Assigned Date: Tuesday, Mar. 17, 2009
Due Date: Friday, Mar. 27
Due Time: 11:55pm
Last modified on April 01, 2009, at 05:03 PM (see updates)
This assignment focuses on:
- uninformed search;
- selecting an appropriate search strategy;
- Internet intelligent agents (web crawlers); and
- information visualization
This is a pair-programming assignment (i.e., you may work with a partner). You may discuss the assignment only with your partner or the instructor.
Write an intelligent agent that searches a website (e.g., the NY Times, or the Washington Post, etc.) to harvest information of interest. The agent will be given an amount of time to search for webpages (target pages) within this website which contain specific keywords. When the time alloted is over (or when the complete website is searched, whichever comes first), the agent will output a histogram of words found on the target pages (if any).
The agent should prompt for the following (on separate lines):
- a target website (e.g., "http://nytimes.com")
- search keywords (e.g., "Jamaica bobsled")
- time limit (e.g., "120.0" in seconds)
Upon completion of the allotted time (or having exhaustively searched the website), the agent outputs:
- search statistics including:
- number of overall pages visited (e.g., '5342 pages searched')
- number of target pages found (e.g., '150 pages found containing "Jamaica" and "bobsled"')
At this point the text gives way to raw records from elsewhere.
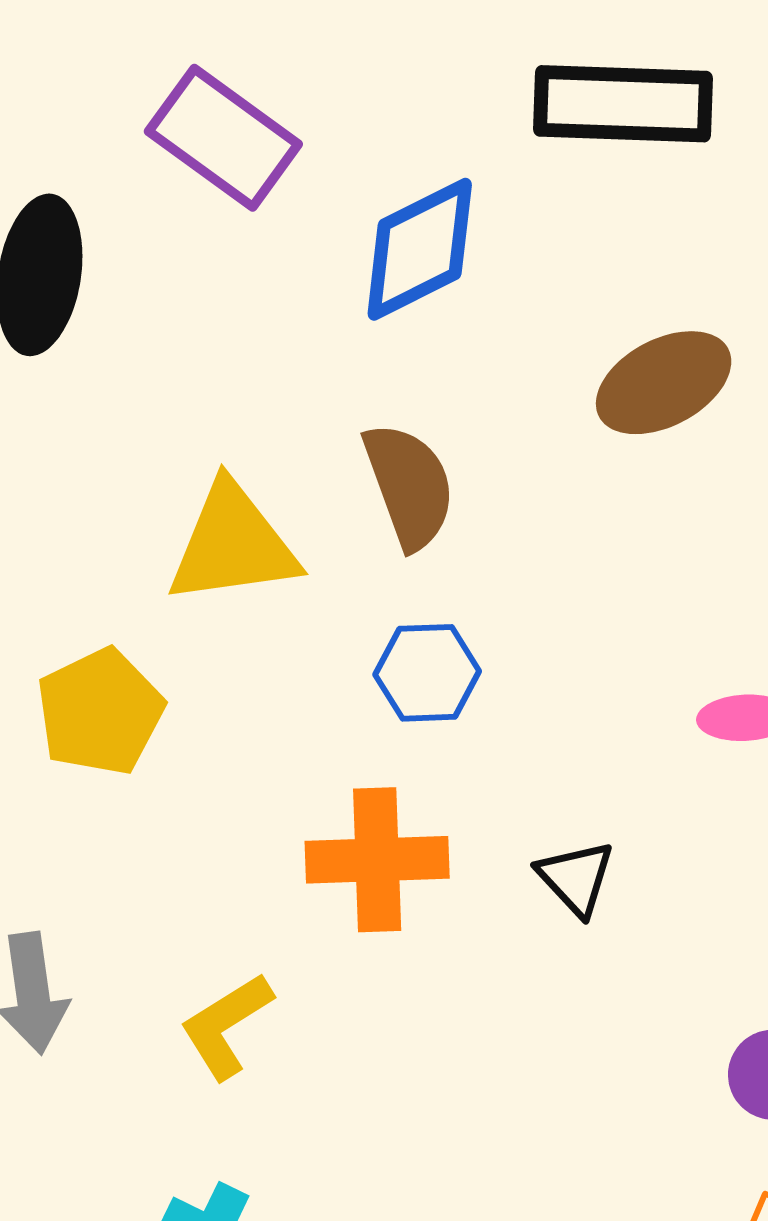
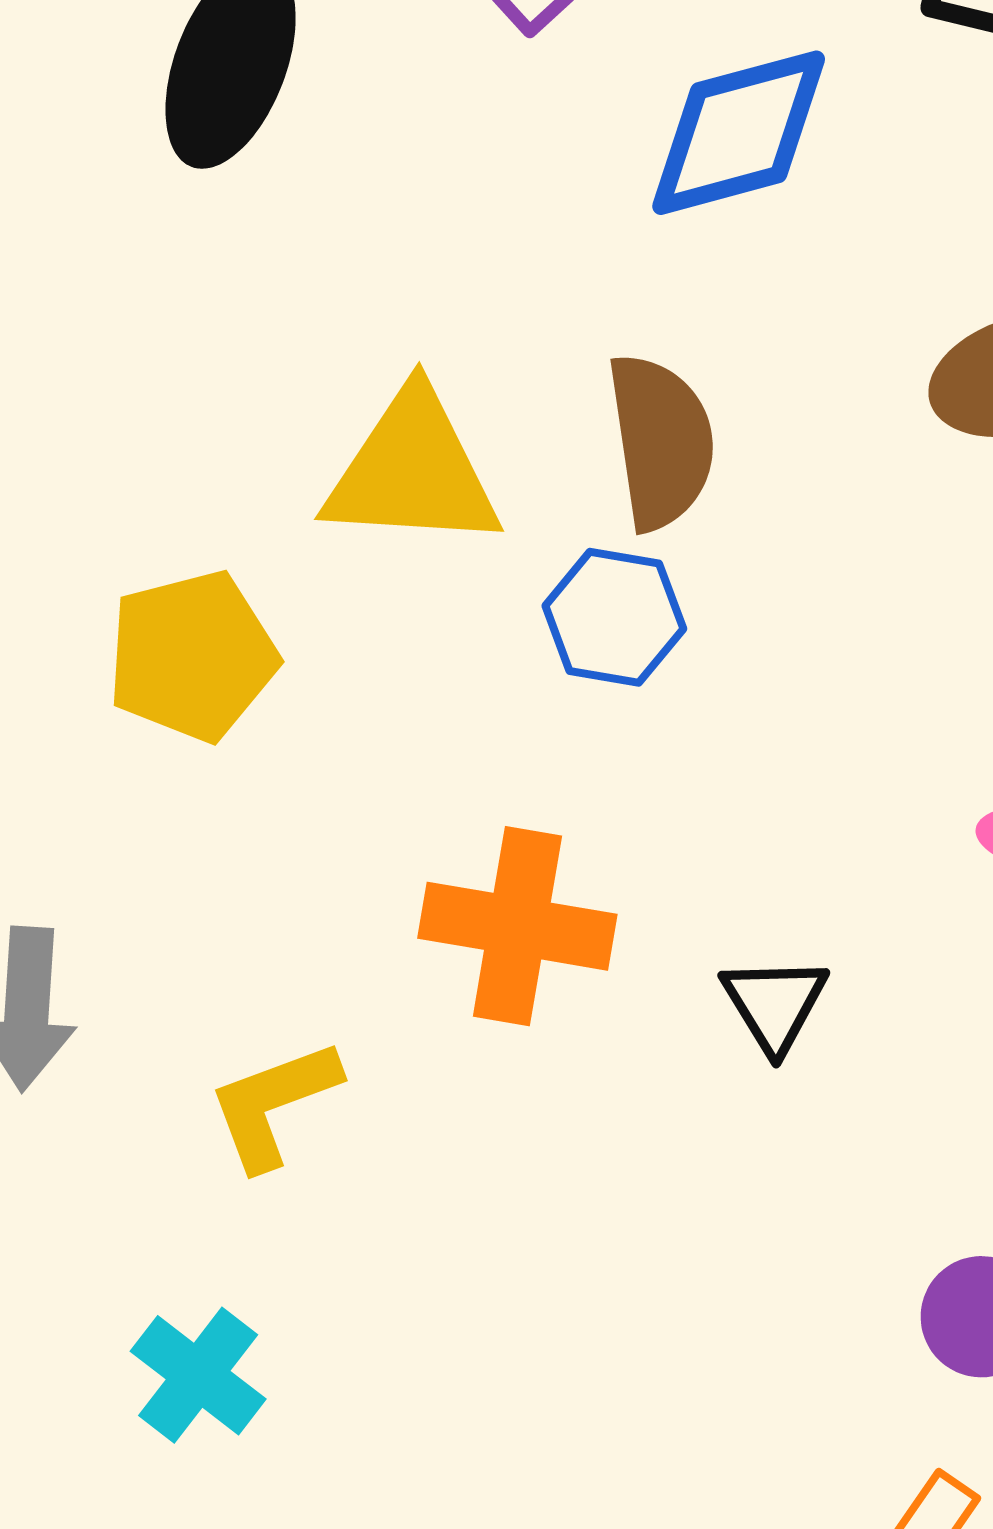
blue hexagon: (427, 673) -> (614, 617), moved

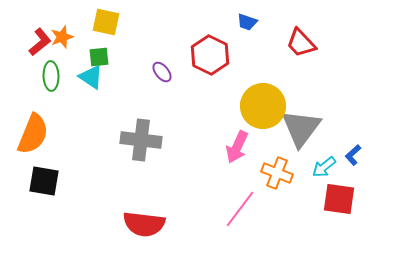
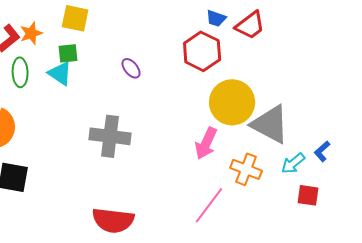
red trapezoid: (301, 43) -> (250, 25), moved, turned -84
red hexagon: (210, 55) -> (202, 51), moved
gray triangle: (301, 128) -> (270, 124), turned -39
red square: (339, 199) -> (308, 195), size x0.7

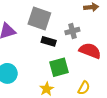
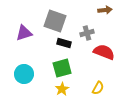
green square: (59, 67) -> (62, 68), moved

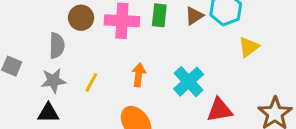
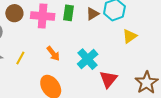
orange arrow: (139, 75) -> (53, 54), turned 133
red triangle: (220, 110) -> (108, 79), turned -42

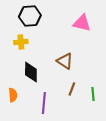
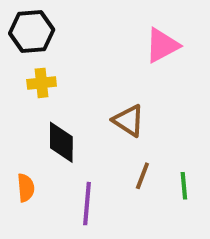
black hexagon: (30, 16) -> (32, 31), moved
pink triangle: (82, 23) -> (162, 45), turned -42

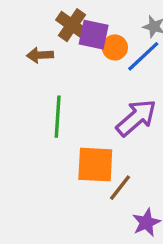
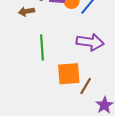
purple arrow: (136, 118) -> (90, 42), turned 56

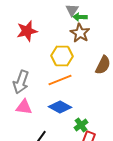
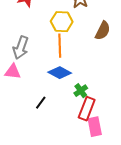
orange line: (60, 80) -> (60, 46), turned -70
pink triangle: (24, 107) -> (13, 72), moved

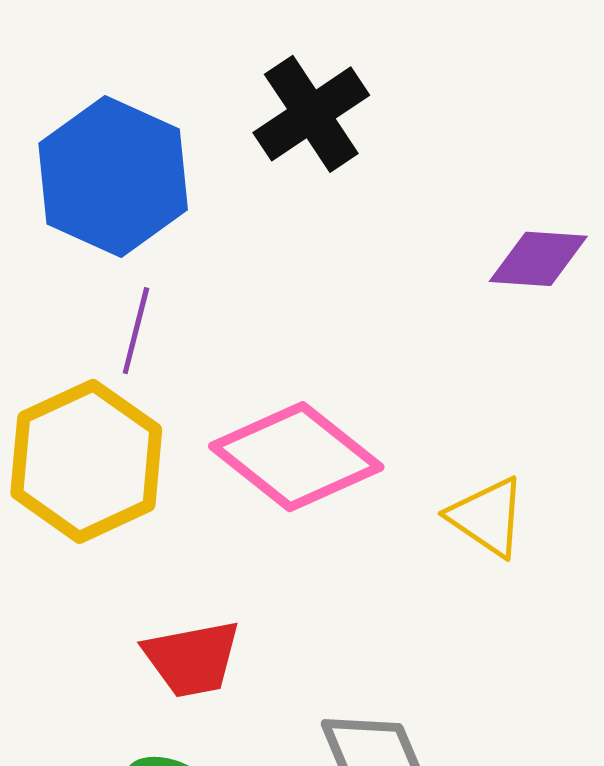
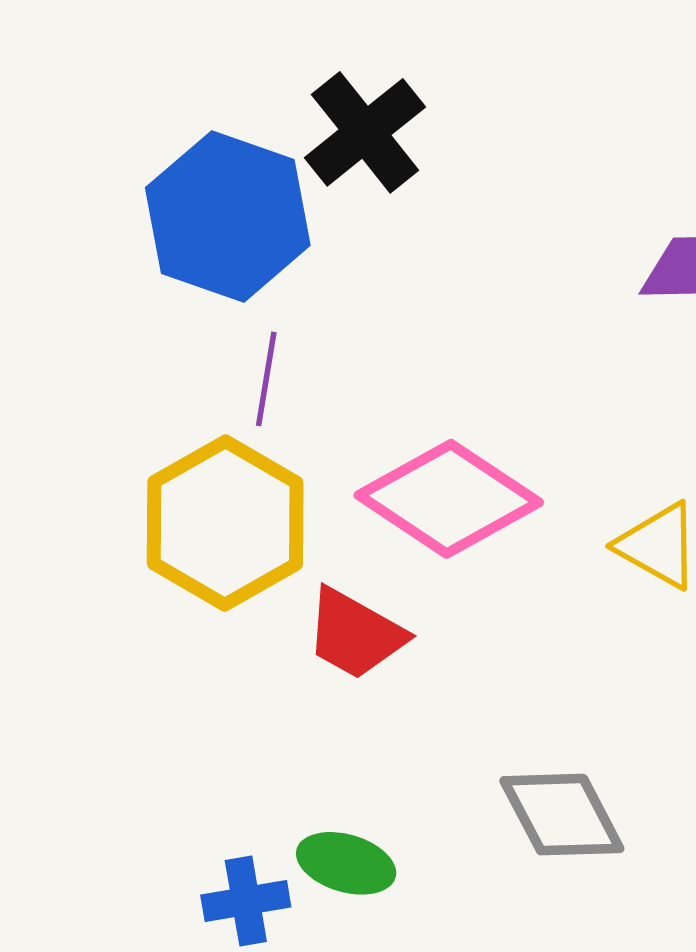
black cross: (311, 114) -> (365, 132), moved
red trapezoid: (192, 659) -> (355, 634), moved, turned 45

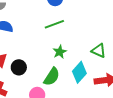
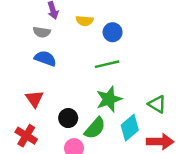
green star: (60, 52) -> (109, 99), size x1.5
black circle: (19, 67) -> (68, 118), moved

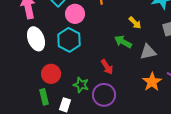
- percent of target to overall pages (e.g., '2.81% target pages found')
- overall search time (in seconds)
- average time per page (in seconds)
- the 50 most popular words (in reverse order, along with their cumulative frequency of occurrence across all target pages) - if any (it's possible that no target pages were found)
- URLs of all target pages found
The agent should not revisit a page (i.e., should skip already visited URLs). The agent should contain its search within the site (i.e., should skip external links). Keywords are conjunctive (never "OR", always "AND").
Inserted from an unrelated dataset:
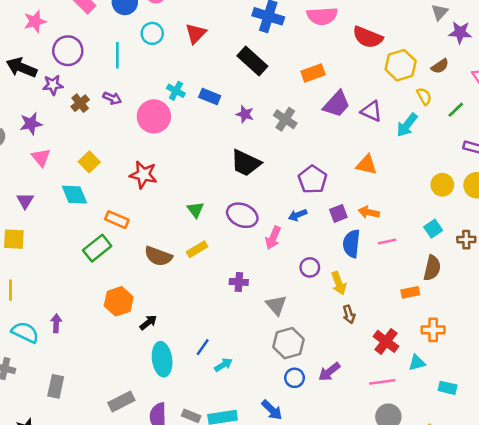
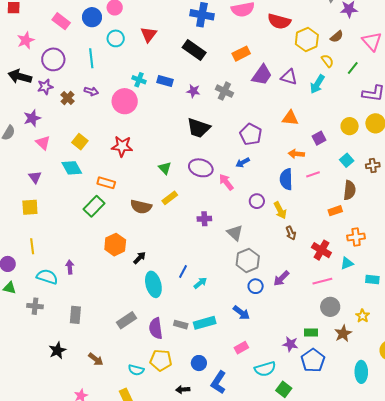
purple square: (338, 213) -> (319, 138), moved
pink arrow: (273, 238) -> (226, 182), turned 126

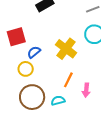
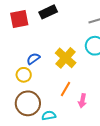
red square: (16, 37) -> (19, 19), moved
cyan semicircle: (58, 101) -> (49, 115), moved

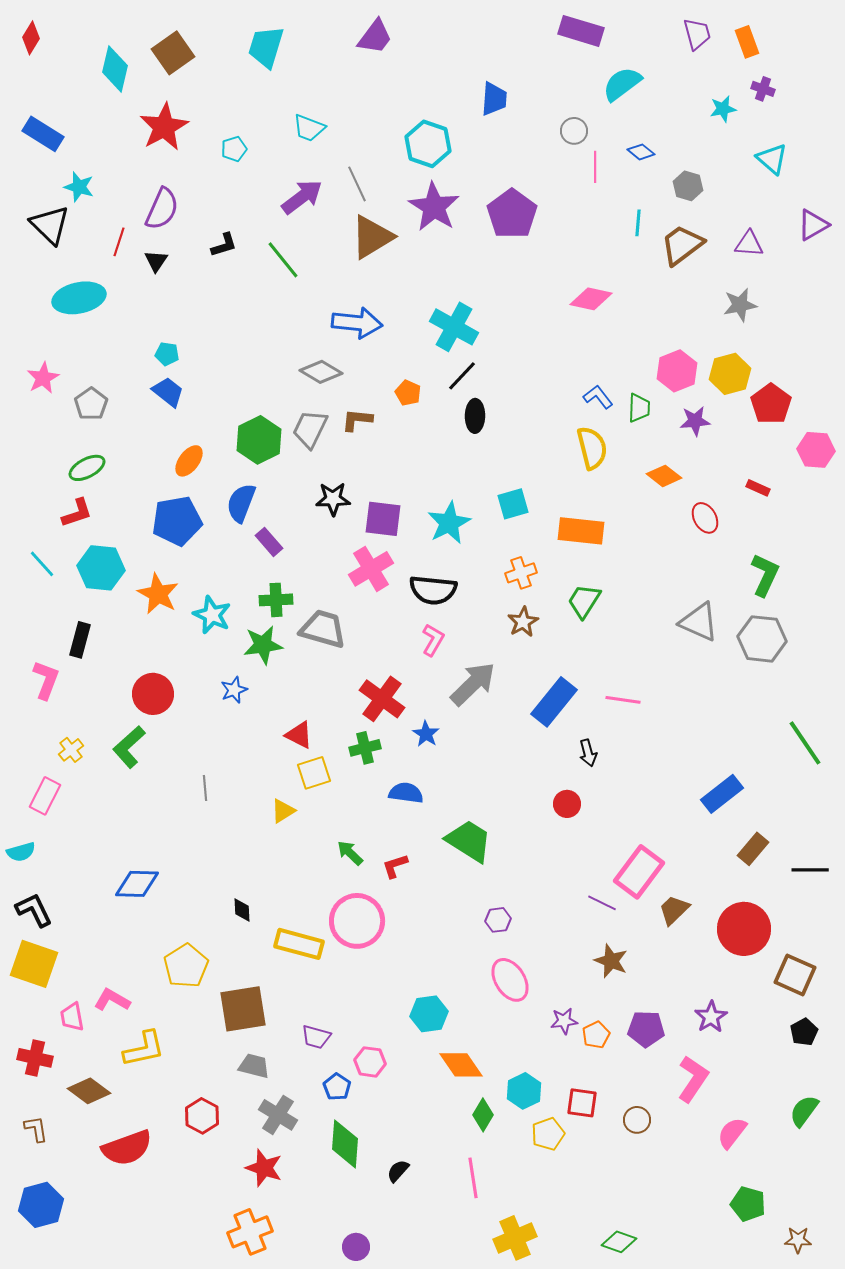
See sample Python code for processing webpages, MagnatuneDownloader.py.
For information on how to time your code, see function
time() in Python module time.
Experiment with at least three different uninformed search algorithms (e.g., depth-first, breadth-first, iterative deepening, etc.) to see which one performs better.
When constructing the histogram ignore common (stop) words.
All programs that you complete in your career as a student and as a professional developer should be fully documented. Obviously, you should comment any variable, obscure statement, block of code, method, and class you create. Your comments should express why something is being done, as opposed to how – the how is shown by the code. Also, include opening comments as specified in previous assignment.
- Submit a README.txt file. Include your names, class, homework assignment, date. Also discuss the following:
- What should a search node contain? (E.g., URL of page, etc.)
- What is the goal of the search ? (Think about this carefully.)
- Order the three algorithms you tried in decreasing order of preference (performance). Justify your answer with statistics from try runs.
- Limitations of your program (e.g., things you didn't complete, or things you could do better if you had more time).
- Your source code, webcrawler.py, fully documented and tested.
- Four word clouds from http://www.wordle.net, nytimesObama.png, nytimesBush.png, washingtonPostObama.png, and washingtonPostBush.png. To generate them:
- Search NY Times, and the Washington Post using (a) keywords "president", "Obama"; and (b) keywords "president", "Bush".
- Convert each histogram to a list of repeated words (feel free to adapt wordCloud.py).
- Upload the list of repeated words to http://www.wordle.net.
- Use font "Duality", layout "Half and Half", and color "Blue meets Orange".
- Save a screenshot of the generated word cloud as a PNG.
- For example, here is the word cloud for this assignment:
Your grade will be based on how well you followed the above instructions, and the depth/quality of your work.